___ Source material
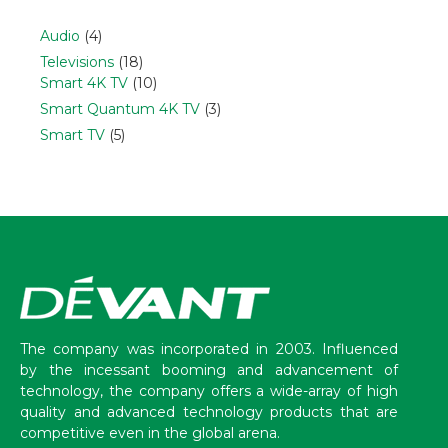
Audio
(4)
Televisions
(18)
Smart 4K TV
(10)
Smart Quantum 4K TV
(3)
Smart TV
(5)
The company was incorporated in 2003. Influenced
by the incessant booming and advancement of
technology, the company offers a wide-array of high
quality and advanced technology products that are
competitive even in the global arena.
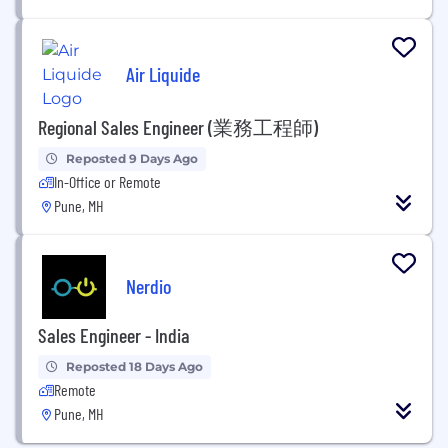
Air Liquide
Regional Sales Engineer (業務工程師)
Reposted 9 Days Ago
In-Office or Remote
Pune, MH
Nerdio
Sales Engineer - India
Reposted 18 Days Ago
Remote
Pune, MH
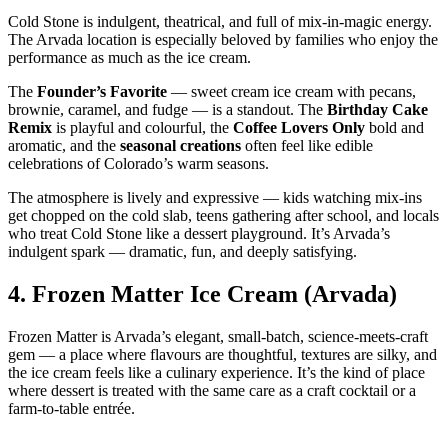
Cold Stone is indulgent, theatrical, and full of mix‑in‑magic energy.
The Arvada location is especially beloved by families who enjoy the
performance as much as the ice cream.
The
Founder’s Favorite
— sweet cream ice cream with pecans,
brownie, caramel, and fudge — is a standout. The
Birthday Cake
Remix
is playful and colourful, the
Coffee Lovers Only
bold and
aromatic, and the
seasonal creations
often feel like edible
celebrations of Colorado’s warm seasons.
The atmosphere is lively and expressive — kids watching mix‑ins
get chopped on the cold slab, teens gathering after school, and locals
who treat Cold Stone like a dessert playground. It’s Arvada’s
indulgent spark — dramatic, fun, and deeply satisfying.
4.
Frozen Matter Ice Cream (Arvada)
Frozen Matter is Arvada’s elegant, small‑batch, science‑meets‑craft
gem — a place where flavours are thoughtful, textures are silky, and
the ice cream feels like a culinary experience. It’s the kind of place
where dessert is treated with the same care as a craft cocktail or a
farm‑to‑table entrée.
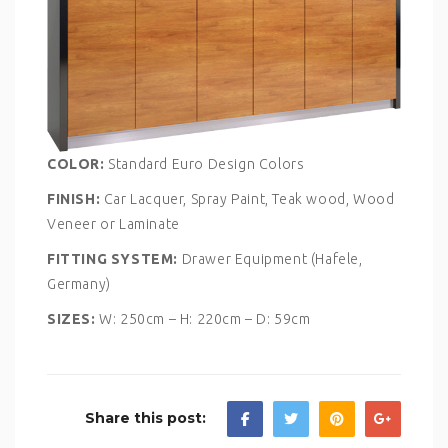
COLOR:
Standard Euro Design Colors
FINISH:
Car Lacquer, Spray Paint, Teak wood, Wood
Veneer or Laminate
FITTING SYSTEM:
Drawer Equipment (Hafele,
Germany)
SIZES:
W: 250cm – H: 220cm – D: 59cm
Share this post:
______
The answer must be a word-for-word copy of all the entries, containing no pictures.

Audio
(4)
Televisions
(18)
Smart 4K TV
(10)
Smart Quantum 4K TV
(3)
Smart TV
(5)
The company was incorporated in 2003. Influenced
by the incessant booming and advancement of
technology, the company offers a wide-array of high
quality and advanced technology products that are
competitive even in the global arena.
Air Liquide
Regional Sales Engineer (業務工程師)
Reposted 9 Days Ago
In-Office or Remote
Pune, MH
Nerdio
Sales Engineer - India
Reposted 18 Days Ago
Remote
Pune, MH
Cold Stone is indulgent, theatrical, and full of mix‑in‑magic energy.
The Arvada location is especially beloved by families who enjoy the
performance as much as the ice cream.
The
Founder’s Favorite
— sweet cream ice cream with pecans,
brownie, caramel, and fudge — is a standout. The
Birthday Cake
Remix
is playful and colourful, the
Coffee Lovers Only
bold and
aromatic, and the
seasonal creations
often feel like edible
celebrations of Colorado’s warm seasons.
The atmosphere is lively and expressive — kids watching mix‑ins
get chopped on the cold slab, teens gathering after school, and locals
who treat Cold Stone like a dessert playground. It’s Arvada’s
indulgent spark — dramatic, fun, and deeply satisfying.
4.
Frozen Matter Ice Cream (Arvada)
Frozen Matter is Arvada’s elegant, small‑batch, science‑meets‑craft
gem — a place where flavours are thoughtful, textures are silky, and
the ice cream feels like a culinary experience. It’s the kind of place
where dessert is treated with the same care as a craft cocktail or a
farm‑to‑table entrée.
COLOR:
Standard Euro Design Colors
FINISH:
Car Lacquer, Spray Paint, Teak wood, Wood
Veneer or Laminate
FITTING SYSTEM:
Drawer Equipment (Hafele,
Germany)
SIZES:
W: 250cm – H: 220cm – D: 59cm
Share this post:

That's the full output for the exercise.